Ah, as it turns out, stacked bars don't play nicely with log scales. Perhaps not worth supporting. I'll remove this in a commit on Monday.

For example, for log transformations the reference point is 1. In fact, when using a log scale, geom_bar() automatically places the base of the bar at 1. Furthermore, never use stacked bars with a transformed scale, because scaling happens before stacking. As a consequence, the height of bars will be wrong when stacking occurs with a transformed scale.

https://ggplot2.tidyverse.org/reference/geom_bar.html

GWMcElfresh commented 7 months ago

Thinking about this: the point of the log axis would be to improve the relative legibility within each facet. If we let the y scale be free during faceting, each facet only varies by a 1-2 orders of magnitude by definition. I think this accomplishes the primary goal anyway

GWMcElfresh commented 7 months ago

This last commit was a quick fix to FitRegularizedClassificationGlm(). NormalizeAndScale() now infers the nCount_Assay variable to regress out. 'nCount' metadata fields don't exist after pseudobulking, and we probably don't want to regress on them anyway, so I fixed this to always be NULL.

GWMcElfresh commented 7 months ago

Thinking about this: the point of the log axis would be to improve the relative legibility within each facet. If we let the y scale be free during faceting, each facet only varies by a 1-2 orders of magnitude by definition. I think this accomplishes the primary goal anyway.

also, this doesn't work for some reason. geom_bar() is cool for the stacked bars in the positive and negative directions, but it doesn't play nicely with any transformations, so I'm going to just remove the y-axis related arguments.

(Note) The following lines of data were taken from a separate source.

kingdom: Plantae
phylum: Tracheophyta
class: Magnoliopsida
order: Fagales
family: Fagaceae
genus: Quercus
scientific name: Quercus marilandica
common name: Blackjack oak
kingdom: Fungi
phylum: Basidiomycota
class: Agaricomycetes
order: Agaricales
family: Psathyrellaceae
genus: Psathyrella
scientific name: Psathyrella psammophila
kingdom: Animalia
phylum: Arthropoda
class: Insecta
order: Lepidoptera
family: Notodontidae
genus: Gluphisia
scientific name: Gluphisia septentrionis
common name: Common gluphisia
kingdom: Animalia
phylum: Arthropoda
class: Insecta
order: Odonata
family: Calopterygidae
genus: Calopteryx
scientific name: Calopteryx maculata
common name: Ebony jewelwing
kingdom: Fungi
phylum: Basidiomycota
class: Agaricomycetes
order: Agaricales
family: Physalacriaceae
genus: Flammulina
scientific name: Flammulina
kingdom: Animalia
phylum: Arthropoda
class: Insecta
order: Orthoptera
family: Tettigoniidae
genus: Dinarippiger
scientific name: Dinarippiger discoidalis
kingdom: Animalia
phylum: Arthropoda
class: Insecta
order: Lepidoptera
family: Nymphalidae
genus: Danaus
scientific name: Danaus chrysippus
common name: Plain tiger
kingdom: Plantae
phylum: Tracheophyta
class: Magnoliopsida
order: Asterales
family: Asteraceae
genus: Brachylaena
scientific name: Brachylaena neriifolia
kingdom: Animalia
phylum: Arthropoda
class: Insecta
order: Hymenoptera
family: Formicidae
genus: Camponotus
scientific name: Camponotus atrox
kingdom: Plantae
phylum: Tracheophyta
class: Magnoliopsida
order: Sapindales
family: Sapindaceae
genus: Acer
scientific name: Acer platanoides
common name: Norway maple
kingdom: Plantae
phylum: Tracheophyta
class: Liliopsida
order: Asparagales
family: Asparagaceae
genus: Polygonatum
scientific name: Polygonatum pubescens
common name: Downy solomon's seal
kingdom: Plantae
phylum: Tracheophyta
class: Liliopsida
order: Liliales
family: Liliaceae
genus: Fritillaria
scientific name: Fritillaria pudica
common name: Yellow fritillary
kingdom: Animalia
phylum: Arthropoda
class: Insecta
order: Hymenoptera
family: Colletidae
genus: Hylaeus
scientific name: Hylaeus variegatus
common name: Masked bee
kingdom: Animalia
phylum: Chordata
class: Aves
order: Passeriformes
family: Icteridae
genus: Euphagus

GWMcElfresh commented 7 months ago

This last commit removes the legacy option for the QLF. The main purpose here is to expose leverage as a statistic for the GLM so we can support some kind of gene-level outlier detection.

GWMcElfresh commented 6 months ago

Just some diligence here:

2022411 fixes a subsetting issue with metadata fields with an underscore that weren't gsub("_", ".", field) 'd

155a24f overhauls the bar plot dataframe to store information much closer to the data actually displayed in the bar plot (1 row per contrast with magnitudes of differentially expressed genes), as opposed to being more like a slightly-pruned-but-still-very-long result from RunFilteredContrasts().

Up next is DDE, recording logCPM on each side of the contrast, leverage filtering, and probably some more gene set comparisons. Maybe something like a cross validated classifier to see how well the DEGs do on classifying a phenotype like what Paul & co have done with their DDE?